* WHAT THE TASK REQUIRES: Would you please write out each of the entries below exactly, omitting pictures?

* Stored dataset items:
-- Opening Marker --

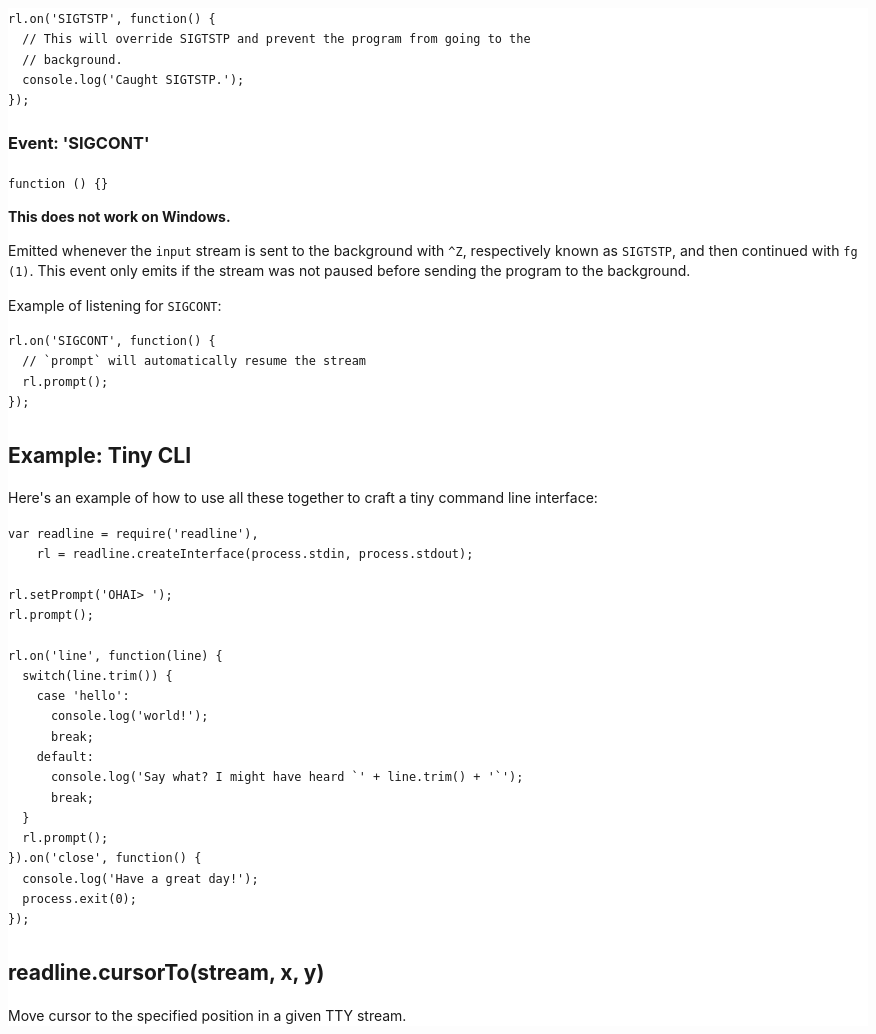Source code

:     rl.on('SIGTSTP', function() {
      // This will override SIGTSTP and prevent the program from going to the
      // background.
      console.log('Caught SIGTSTP.');
    });

### Event: 'SIGCONT'

`function () {}`

**This does not work on Windows.**

Emitted whenever the `input` stream is sent to the background with `^Z`,
respectively known as `SIGTSTP`, and then continued with `fg(1)`. This event
only emits if the stream was not paused before sending the program to the
background.

Example of listening for `SIGCONT`:

    rl.on('SIGCONT', function() {
      // `prompt` will automatically resume the stream
      rl.prompt();
    });


## Example: Tiny CLI

Here's an example of how to use all these together to craft a tiny command
line interface:

    var readline = require('readline'),
        rl = readline.createInterface(process.stdin, process.stdout);

    rl.setPrompt('OHAI> ');
    rl.prompt();

    rl.on('line', function(line) {
      switch(line.trim()) {
        case 'hello':
          console.log('world!');
          break;
        default:
          console.log('Say what? I might have heard `' + line.trim() + '`');
          break;
      }
      rl.prompt();
    }).on('close', function() {
      console.log('Have a great day!');
      process.exit(0);
    });

## readline.cursorTo(stream, x, y)

Move cursor to the specified position in a given TTY stream.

-- Closing Marker --

* ANSWER SECTION:
Source code

:     rl.on('SIGTSTP', function() {
      // This will override SIGTSTP and prevent the program from going to the
      // background.
      console.log('Caught SIGTSTP.');
    });

### Event: 'SIGCONT'

`function () {}`

**This does not work on Windows.**

Emitted whenever the `input` stream is sent to the background with `^Z`,
respectively known as `SIGTSTP`, and then continued with `fg(1)`. This event
only emits if the stream was not paused before sending the program to the
background.

Example of listening for `SIGCONT`:

    rl.on('SIGCONT', function() {
      // `prompt` will automatically resume the stream
      rl.prompt();
    });


## Example: Tiny CLI

Here's an example of how to use all these together to craft a tiny command
line interface:

    var readline = require('readline'),
        rl = readline.createInterface(process.stdin, process.stdout);

    rl.setPrompt('OHAI> ');
    rl.prompt();

    rl.on('line', function(line) {
      switch(line.trim()) {
        case 'hello':
          console.log('world!');
          break;
        default:
          console.log('Say what? I might have heard `' + line.trim() + '`');
          break;
      }
      rl.prompt();
    }).on('close', function() {
      console.log('Have a great day!');
      process.exit(0);
    });

## readline.cursorTo(stream, x, y)

Move cursor to the specified position in a given TTY stream.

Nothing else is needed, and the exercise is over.